Elaine Sarao said her husband, Paul Kervin, has owned their house on Corcoran Street near Dupont Circle since 1972. He paid $19,000 for it. It needed a lot of work.

Before Kervin bought the house, 17 people lived in squalid rooms on the second floor. The attic was full of pigeon droppings, which his family members helped shoveled out. The roof and the heater had to be replaced soon after he occupied the house.

Sarao said people like her husband, who worked to restore the District’s historic neighborhoods when they had fallen on hard times, are deserving of a break now that the young and the groovy have discovered the charms of the neighborhoods older residents saved and revitalized.

“We provided the stability to the community so the city can now undergo this economic renaissance,” Sarao said. “What this is doing to seniors is economic gentrification. It’s driving out the very people who are the foundation stones of the community.”

Kervin said it’s great that a lot of people want to live in the city now.

“The bad part is that my property taxes have gone up 10 percent a year since 2007,” he said.

Kervin said he attended a community meeting in the Trinidad neighborhood last year with city council Chairman Phil Mendelson, who discussed the increase in real estate assessments. According to a handout Mendelson distributed at the meeting, the city expects a $10.5 billion increase in property assessments from 2017 to 2018. Kervin has crunched the numbers.

“I am estimating increases [in tax revenue] of $71.4 million for non-residential property and $53.8 million for residential property,” he said.

Kervin said Mendelson felt the pain of those struggling with high property taxes.

“He said that as an individual you can control how much sales tax you pay by buying less,” Kervin recounted. “You can control your income tax by earning less.
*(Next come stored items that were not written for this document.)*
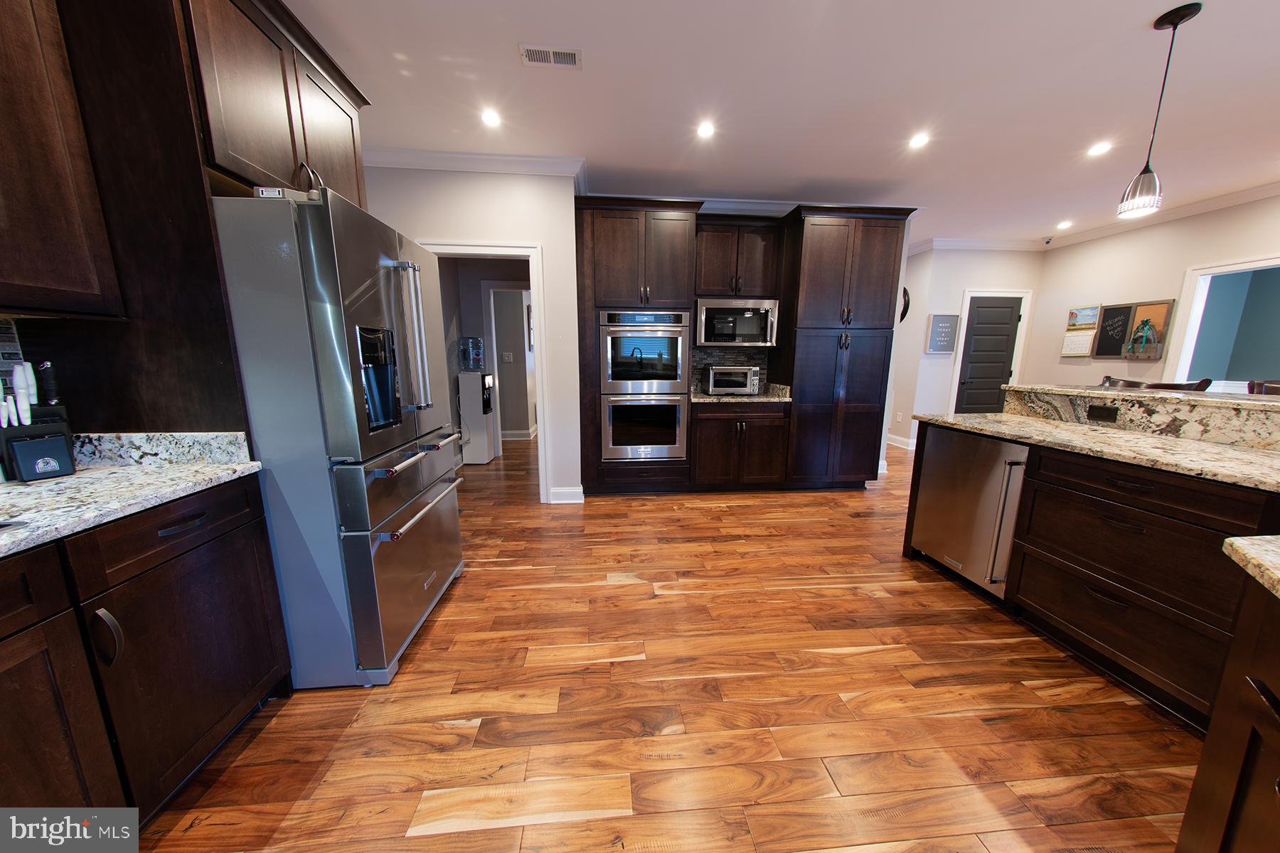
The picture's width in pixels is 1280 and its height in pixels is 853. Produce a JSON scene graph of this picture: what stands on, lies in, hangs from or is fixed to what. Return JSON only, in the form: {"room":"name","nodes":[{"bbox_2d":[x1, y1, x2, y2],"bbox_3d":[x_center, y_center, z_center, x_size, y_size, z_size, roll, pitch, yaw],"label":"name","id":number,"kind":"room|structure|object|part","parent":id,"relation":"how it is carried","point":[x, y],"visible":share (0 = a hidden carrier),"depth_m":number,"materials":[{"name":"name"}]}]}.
{"room":"kitchen","nodes":[
{"label":"kitchen","id":0,"kind":"room"},
{"bbox_2d":[362,164,585,509],"bbox_3d":[-1.437,-0.699,3.347,1.798,2.745,0.117,-1,10,-5],"label":"wall","id":1,"kind":"structure","parent":0,"point":[560,324],"depth_m":3.16,"materials":[{"name":"white paint"}]},
{"bbox_2d":[362,146,588,186],"bbox_3d":[-1.343,-1.956,3.013,2.033,0.105,0.232,-1,10,-5],"label":"crown molding","id":2,"kind":"structure","parent":1,"relation":"attached to","point":[417,153],"depth_m":3.02,"materials":[{"name":"white paint"}]},
{"bbox_2d":[415,239,550,499],"bbox_3d":[-1.278,-0.387,3.379,0.979,2.126,0.153,-1,10,-5],"label":"door frame","id":3,"kind":"structure","parent":1,"relation":"attached to","point":[542,449],"depth_m":3.24,"materials":[{"name":"white paint"}]},
{"bbox_2d":[548,485,585,503],"bbox_3d":[-0.654,0.601,3.536,0.302,0.134,0.018,-1,10,-5],"label":"baseboard","id":4,"kind":"structure","parent":1,"relation":"attached to","point":[574,491],"depth_m":3.52,"materials":[{"name":"white paint"}]},
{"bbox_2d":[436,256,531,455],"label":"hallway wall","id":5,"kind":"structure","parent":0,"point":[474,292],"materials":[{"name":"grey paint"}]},
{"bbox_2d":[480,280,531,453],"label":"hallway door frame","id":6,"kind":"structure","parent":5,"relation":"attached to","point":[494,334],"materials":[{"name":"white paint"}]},
{"bbox_2d":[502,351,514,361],"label":"light switch","id":7,"kind":"object","parent":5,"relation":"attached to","point":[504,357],"visible":0.99,"depth_m":5.73,"materials":[{"name":"white plastic"}]},
{"bbox_2d":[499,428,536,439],"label":"baseboard","id":8,"kind":"structure","parent":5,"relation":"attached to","point":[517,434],"depth_m":6.22,"materials":[{"name":"white paint"}]},
{"bbox_2d":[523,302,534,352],"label":"picture","id":9,"kind":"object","parent":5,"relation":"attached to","point":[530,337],"visible":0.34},
{"bbox_2d":[126,434,1210,852],"bbox_3d":[1.958,0.725,3.387,10.352,0.061,12.752,-1,10,-5],"label":"floor","id":10,"kind":"structure","parent":0,"point":[466,834],"depth_m":1.47,"materials":[{"name":"brown wood"}]},
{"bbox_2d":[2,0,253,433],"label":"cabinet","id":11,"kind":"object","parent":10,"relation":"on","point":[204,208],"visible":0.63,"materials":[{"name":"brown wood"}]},
{"bbox_2d":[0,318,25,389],"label":"tile backsplash","id":12,"kind":"object","parent":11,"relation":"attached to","point":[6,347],"visible":0.85,"depth_m":1.21,"materials":[{"name":"grey tile"}]},
{"bbox_2d":[0,0,124,318],"bbox_3d":[-1.673,-0.788,0.661,0.352,1.101,1.007,-1,10,-5],"label":"upper cabinet","id":13,"kind":"object","parent":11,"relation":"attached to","point":[66,212],"visible":1,"depth_m":1.06,"materials":[{"name":"brown wood"}]},
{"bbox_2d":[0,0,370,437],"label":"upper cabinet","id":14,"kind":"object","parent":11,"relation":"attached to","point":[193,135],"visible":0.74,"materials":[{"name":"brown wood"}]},
{"bbox_2d":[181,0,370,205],"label":"upper cabinet","id":15,"kind":"object","parent":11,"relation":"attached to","point":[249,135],"visible":0.57,"depth_m":1.46,"materials":[{"name":"brown wood"}]},
{"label":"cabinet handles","id":16,"kind":"part","parent":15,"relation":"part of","materials":[{"name":"metal"}]},
{"bbox_2d":[0,474,292,828],"bbox_3d":[-1.524,0.764,0.421,0.653,0.897,2.173,-1,10,-5],"label":"base cabinet","id":17,"kind":"object","parent":10,"relation":"on","point":[236,555],"visible":0.86,"depth_m":1.02,"materials":[{"name":"brown wood"}]},
{"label":"cabinet door","id":18,"kind":"part","parent":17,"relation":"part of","materials":[{"name":"brown wood"}]},
{"bbox_3d":[-1.300,0.517,0.988,0.048,0.139,0.033,-1,10,-5],"label":"handle","id":19,"kind":"part","parent":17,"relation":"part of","materials":[{"name":"metal"}]},
{"bbox_2d":[0,426,262,557],"bbox_3d":[-1.580,0.266,0.430,0.657,0.127,2.182,-1,10,-5],"label":"granite countertop","id":20,"kind":"structure","parent":17,"relation":"on","point":[25,533],"depth_m":1.17,"materials":[{"name":"stone"}]},
{"bbox_2d":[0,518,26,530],"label":"sink","id":21,"kind":"object","parent":20,"relation":"in","point":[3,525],"visible":0.81,"depth_m":0.87,"materials":[{"name":"silver metal"}]},
{"bbox_2d":[0,361,77,482],"bbox_3d":[-1.796,-0.020,1.183,0.152,0.331,0.128,5,11,23],"label":"knife block","id":22,"kind":"object","parent":20,"relation":"on","point":[28,471],"visible":0.99,"depth_m":1.17,"materials":[{"name":"black plastic"}]},
{"bbox_2d":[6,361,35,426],"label":"knife","id":23,"kind":"object","parent":22,"relation":"in","point":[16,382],"visible":0.92,"depth_m":1.17,"materials":[{"name":"white"}]},
{"bbox_2d":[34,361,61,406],"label":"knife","id":24,"kind":"object","parent":22,"relation":"in","point":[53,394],"visible":0.75,"depth_m":1.22,"materials":[{"name":"black plastic"}]},
{"bbox_2d":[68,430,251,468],"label":"granite backsplash","id":25,"kind":"structure","parent":20,"relation":"on","point":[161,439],"depth_m":1.34,"materials":[{"name":"stone"}]},
{"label":"drawer","id":26,"kind":"part","parent":17,"relation":"part of","materials":[{"name":"brown wood"}]},
{"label":"drawer pull","id":27,"kind":"part","parent":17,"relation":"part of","materials":[{"name":"metal"}]},
{"bbox_2d":[211,183,468,686],"bbox_3d":[-1.395,0.056,1.819,0.922,1.810,0.907,-1,10,-5],"label":"refrigerator","id":28,"kind":"object","parent":10,"relation":"on","point":[319,292],"visible":0.76,"depth_m":1.46,"materials":[{"name":"silver metal"}]},
{"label":"freezer drawer","id":29,"kind":"part","parent":28,"relation":"part of","materials":[{"name":"silver metal"}]},
{"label":"refrigerator handles","id":30,"kind":"part","parent":28,"relation":"part of","materials":[{"name":"silver metal"}]},
{"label":"freezer handle","id":31,"kind":"part","parent":28,"relation":"part of","materials":[{"name":"silver metal"}]},
{"bbox_2d":[456,369,497,465],"bbox_3d":[-1.915,-0.091,4.762,0.293,1.044,0.318,-1,10,-5],"label":"water dispenser","id":32,"kind":"object","parent":10,"relation":"on","point":[479,459],"visible":0.94,"depth_m":4.63,"materials":[{"name":"white plastic"}]},
{"bbox_2d":[457,336,486,371],"bbox_3d":[-1.936,-0.832,4.650,0.252,0.385,0.223,-1,10,-5],"label":"water jug","id":33,"kind":"object","parent":32,"relation":"on","point":[477,354],"visible":0.99,"depth_m":4.58,"materials":[{"name":"plastic"}]},
{"bbox_2d":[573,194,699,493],"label":"oven cabinet","id":34,"kind":"object","parent":10,"relation":"on","point":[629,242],"visible":0.78,"depth_m":3.40,"materials":[{"name":"brown wood"}]},
{"bbox_2d":[599,309,689,458],"bbox_3d":[0.025,-0.390,3.756,0.750,1.296,0.630,-1,10,-5],"label":"double oven","id":35,"kind":"object","parent":34,"relation":"in","point":[657,454],"visible":0.95,"depth_m":3.52,"materials":[{"name":"silver metal"}]},
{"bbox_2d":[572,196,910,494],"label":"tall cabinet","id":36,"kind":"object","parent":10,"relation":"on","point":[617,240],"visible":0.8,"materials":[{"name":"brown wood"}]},
{"bbox_2d":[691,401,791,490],"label":"base cabinet","id":37,"kind":"object","parent":10,"relation":"on","point":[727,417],"visible":0.91,"depth_m":3.69,"materials":[{"name":"brown wood"}]},
{"bbox_2d":[689,381,792,402],"bbox_3d":[0.913,-0.332,3.885,0.974,0.130,0.674,-1,10,-5],"label":"granite countertop","id":38,"kind":"structure","parent":37,"relation":"on","point":[707,399],"depth_m":3.74,"materials":[{"name":"stone"}]},
{"bbox_2d":[701,364,760,395],"bbox_3d":[0.881,-0.458,3.917,0.501,0.276,0.393,-1,10,-5],"label":"toaster oven","id":39,"kind":"object","parent":38,"relation":"on","point":[715,384],"visible":0.99,"depth_m":3.77,"materials":[{"name":"silver metal"}]},
{"bbox_2d":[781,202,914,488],"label":"pantry cabinet","id":40,"kind":"object","parent":10,"relation":"on","point":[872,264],"visible":0.88,"depth_m":3.60,"materials":[{"name":"wood"}]},
{"bbox_2d":[904,421,1279,732],"bbox_3d":[2.193,0.541,1.560,0.855,0.973,2.247,-1,10,-5],"label":"island cabinet","id":41,"kind":"object","parent":10,"relation":"on","point":[1108,598],"visible":0.73,"depth_m":1.55,"materials":[{"name":"brown wood"}]},
{"bbox_2d":[909,424,1030,597],"bbox_3d":[2.033,0.462,2.265,0.630,0.854,0.610,-1,10,-5],"label":"dishwasher","id":42,"kind":"object","parent":41,"relation":"in","point":[983,441],"visible":0.64,"depth_m":2.14,"materials":[{"name":"silver metal"}]},
{"bbox_2d":[913,411,1279,492],"bbox_3d":[2.253,0.099,1.714,0.880,0.035,2.084,-1,10,-5],"label":"island countertop","id":43,"kind":"structure","parent":41,"relation":"on","point":[1175,446],"depth_m":1.70,"materials":[{"name":"stone"}]},
{"bbox_2d":[1004,383,1279,452],"bbox_3d":[2.532,0.039,1.519,0.056,0.146,2.320,-1,10,-5],"label":"raised bar counter","id":44,"kind":"object","parent":41,"relation":"on","point":[1080,399],"visible":0.83,"depth_m":1.88,"materials":[{"name":"stone"}]},
{"bbox_2d":[1085,403,1119,421],"bbox_3d":[2.426,-0.073,2.117,0.008,0.074,0.116,-1,10,-5],"label":"power outlet","id":45,"kind":"object","parent":44,"relation":"attached to","point":[1098,409],"visible":0.98,"depth_m":2.11,"materials":[{"name":"black plastic"}]},
{"bbox_2d":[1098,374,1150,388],"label":"bar stool","id":46,"kind":"object","parent":10,"relation":"on","point":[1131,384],"visible":0.13,"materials":[{"name":"brown wood"}]},
{"bbox_2d":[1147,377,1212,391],"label":"bar stool","id":47,"kind":"object","parent":10,"relation":"on","point":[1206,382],"visible":0.14,"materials":[{"name":"brown wood"}]},
{"bbox_2d":[1174,565,1279,852],"bbox_3d":[1.028,0.859,0.055,0.800,0.883,1.633,8,13,36],"label":"island cabinet","id":48,"kind":"object","parent":10,"relation":"on","point":[1208,747],"visible":0.98,"depth_m":0.75,"materials":[{"name":"brown wood"}]},
{"bbox_2d":[1222,534,1279,598],"bbox_3d":[1.382,0.309,0.433,0.804,0.038,0.798,-1,10,-5],"label":"island countertop","id":49,"kind":"structure","parent":48,"relation":"on","point":[1236,538],"depth_m":0.75,"materials":[{"name":"beige stone"}]},
{"bbox_2d":[1245,379,1279,395],"bbox_3d":[4.266,0.270,2.670,0.502,1.143,0.503,-1,10,-5],"label":"bar stool","id":50,"kind":"object","parent":10,"relation":"on","point":[1254,384],"visible":0.2,"depth_m":2.76,"materials":[{"name":"brown wood"}]},
{"bbox_2d":[690,347,770,392],"bbox_3d":[0.887,-0.606,4.176,0.812,0.457,0.016,-1,10,-5],"label":"tile backsplash","id":51,"kind":"structure","parent":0,"point":[727,354],"depth_m":4.15,"materials":[{"name":"grey tile"}]},
{"bbox_2d":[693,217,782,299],"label":"upper cabinet","id":52,"kind":"object","parent":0,"point":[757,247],"visible":0.93,"depth_m":3.66,"materials":[{"name":"brown wood"}]},
{"bbox_2d":[694,297,779,346],"bbox_3d":[0.866,-0.980,3.850,0.750,0.410,0.460,-1,10,-5],"label":"microwave","id":53,"kind":"object","parent":52,"relation":"attached to","point":[744,329],"visible":0.95,"depth_m":3.67,"materials":[{"name":"silver metal"}]},
{"bbox_2d":[282,0,1279,247],"bbox_3d":[1.963,-1.973,2.569,9.777,0.085,11.979,-1,10,-5],"label":"ceiling","id":54,"kind":"structure","parent":0,"point":[1206,28],"depth_m":2.31,"materials":[{"name":"white paint"}]},
{"bbox_2d":[480,108,502,126],"bbox_3d":[-0.936,-1.936,2.536,0.142,0.008,0.145,-1,10,-5],"label":"recessed light","id":55,"kind":"object","parent":54,"relation":"in","point":[489,118],"visible":0.99,"depth_m":2.53,"materials":[{"name":"white"}]},
{"bbox_2d":[518,44,581,68],"bbox_3d":[-0.441,-1.834,2.004,0.292,0.009,0.139,-1,10,-5],"label":"ceiling vent","id":56,"kind":"object","parent":54,"relation":"in","point":[532,53],"visible":0.99,"depth_m":2.00,"materials":[{"name":"white metal"}]},
{"bbox_2d":[695,120,716,138],"bbox_3d":[0.436,-1.953,2.656,0.143,0.008,0.146,-1,10,-5],"label":"recessed light","id":57,"kind":"object","parent":54,"relation":"in","point":[705,130],"visible":0.98,"depth_m":2.65,"materials":[{"name":"white"}]},
{"bbox_2d":[908,132,930,148],"bbox_3d":[1.925,-1.971,2.782,0.147,0.008,0.150,-1,10,-5],"label":"recessed light","id":58,"kind":"object","parent":54,"relation":"in","point":[917,140],"visible":0.98,"depth_m":2.77,"materials":[{"name":"white"}]},
{"bbox_2d":[1041,236,1053,244],"bbox_3d":[5.133,-2.344,5.083,0.125,0.073,0.127,-1,10,-5],"label":"security camera","id":59,"kind":"object","parent":54,"relation":"attached to","point":[1048,242],"visible":0.99,"depth_m":5.06,"materials":[{"name":"white plastic"}]},
{"bbox_2d":[1056,220,1072,229],"bbox_3d":[4.791,-2.277,4.562,0.154,0.011,0.159,-1,10,-5],"label":"recessed light","id":60,"kind":"object","parent":54,"relation":"in","point":[1063,225],"visible":0.99,"depth_m":4.55,"materials":[{"name":"white"}]},
{"bbox_2d":[1086,140,1112,156],"bbox_3d":[3.276,-1.982,2.880,0.148,0.008,0.151,-1,10,-5],"label":"recessed light","id":61,"kind":"object","parent":54,"relation":"in","point":[1101,148],"visible":0.98,"depth_m":2.87,"materials":[{"name":"white"}]},
{"bbox_2d":[1117,1,1204,222],"bbox_3d":[2.356,-1.398,1.837,0.146,0.822,0.146,-1,10,-5],"label":"pendant light","id":62,"kind":"object","parent":54,"relation":"hanging from","point":[1173,20],"visible":0.99,"depth_m":1.85,"materials":[{"name":"silver metal"}]},
{"bbox_2d":[888,243,1044,449],"bbox_3d":[4.529,-1.062,5.528,1.679,2.750,0.124,-1,10,-5],"label":"far wall","id":63,"kind":"structure","parent":0,"point":[933,299],"depth_m":5.35,"materials":[{"name":"white paint"}]},
{"bbox_2d":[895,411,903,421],"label":"wall outlet","id":64,"kind":"object","parent":63,"relation":"attached to","point":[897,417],"visible":0.99,"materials":[{"name":"white plastic"}]},
{"bbox_2d":[885,433,915,449],"bbox_3d":[3.726,0.158,6.081,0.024,0.132,1.366,-1,10,-5],"label":"baseboard","id":65,"kind":"structure","parent":63,"relation":"attached to","point":[902,446],"depth_m":5.78,"materials":[{"name":"white paint"}]},
{"bbox_2d":[899,286,910,321],"bbox_3d":[3.431,-1.621,5.380,0.058,0.498,0.424,-1,10,-5],"label":"wall clock","id":66,"kind":"object","parent":63,"relation":"attached to","point":[907,302],"visible":0.37,"depth_m":5.25,"materials":[{"name":"black"}]},
{"bbox_2d":[924,313,959,353],"bbox_3d":[3.995,-1.224,5.329,0.381,0.506,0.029,-1,10,-5],"label":"wall sign","id":67,"kind":"object","parent":63,"relation":"attached to","point":[945,334],"visible":0.99,"depth_m":5.32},
{"bbox_2d":[907,236,1047,252],"bbox_3d":[4.390,-2.355,5.222,1.924,0.111,0.090,-1,10,-5],"label":"crown molding","id":68,"kind":"structure","parent":63,"relation":"attached to","point":[1005,244],"depth_m":5.22,"materials":[{"name":"white paint"}]},
{"bbox_2d":[955,295,1023,412],"bbox_3d":[4.746,-0.704,5.523,0.742,2.022,0.105,-1,10,-5],"label":"black door","id":69,"kind":"structure","parent":63,"relation":"in","point":[995,309],"depth_m":5.49,"materials":[{"name":"wood"}]},
{"bbox_2d":[948,288,1032,412],"bbox_3d":[4.727,-0.752,5.556,0.948,2.122,0.124,-1,10,-5],"label":"door frame","id":70,"kind":"structure","parent":63,"relation":"attached to","point":[963,342],"depth_m":5.40,"materials":[{"name":"white paint"}]},
{"bbox_2d":[1026,192,1279,391],"bbox_3d":[5.698,-0.338,1.607,0.119,2.762,7.964,-1,10,-5],"label":"right wall","id":71,"kind":"structure","parent":0,"point":[1133,287],"depth_m":4.37,"materials":[{"name":"beige paint"}]},
{"bbox_2d":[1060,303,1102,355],"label":"wall calendar","id":72,"kind":"object","parent":71,"relation":"attached to","point":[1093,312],"visible":0.99,"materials":[{"name":"white paper"}]},
{"bbox_2d":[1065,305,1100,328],"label":"picture","id":73,"kind":"object","parent":71,"relation":"attached to","point":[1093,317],"visible":0.99,"depth_m":4.92,"materials":[{"name":"paper"}]},
{"bbox_2d":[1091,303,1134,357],"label":"chalkboard","id":74,"kind":"object","parent":71,"relation":"attached to","point":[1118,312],"visible":0.98,"depth_m":4.63,"materials":[{"name":"black"}]},
{"bbox_2d":[1122,300,1174,360],"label":"bulletin board","id":75,"kind":"object","parent":71,"relation":"attached to","point":[1138,327],"visible":0.98,"depth_m":4.31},
{"bbox_2d":[1041,180,1279,249],"bbox_3d":[5.553,-1.729,1.796,0.085,0.104,7.119,-1,10,-5],"label":"crown molding","id":76,"kind":"structure","parent":71,"relation":"attached to","point":[1256,190],"depth_m":3.98,"materials":[{"name":"white paint"}]},
{"bbox_2d":[1168,256,1279,392],"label":"doorway","id":77,"kind":"object","parent":71,"relation":"in","point":[1195,294],"visible":0.74,"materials":[{"name":"white paint"}]}
]}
But property tax is a tax you cannot control.”

Irene Kang from Councilmember Bonds’ office said that a 2013 fiscal impact study of an earlier version of the current tax relief bill estimated the exemption for seniors would cost about $4 million a year.

That earlier bill, introduced by Kang’s boss, was passed into law by the council and signed by then-Mayor Vincent Gray.

Kang said that bill was gutted during the 2014 budget cycle.

“It was changed into a deferral program,” she said. “If you’re 70 or over, it defers payment on your tax bill but it does not exempt you from paying the real estate tax. Seniors don’t want to defer payments. Only 293 homeowners took advantage of the deferral program as of last month.”

In an email, Kang described an additional bill her boss has introduced that would also provide tax relief to seniors in their sixties.

It would “provide 90 percent and 80 percent deductions in real property tax liability for senior citizens and persons with disabilities whose household adjusted gross income is less than 20-40 percent of the area median income. This bill was for those seniors aged 65 and older.”

Lindsey Walton, the communications director for Mendelson, said the chairman has not stated his views on the bill introduced in January by Gray.

“The chairman has not indicated his position on this legislation as it has not had a hearing and I would imagine he would want to see what testimony comes out of such a hearing before taking a position,” she said.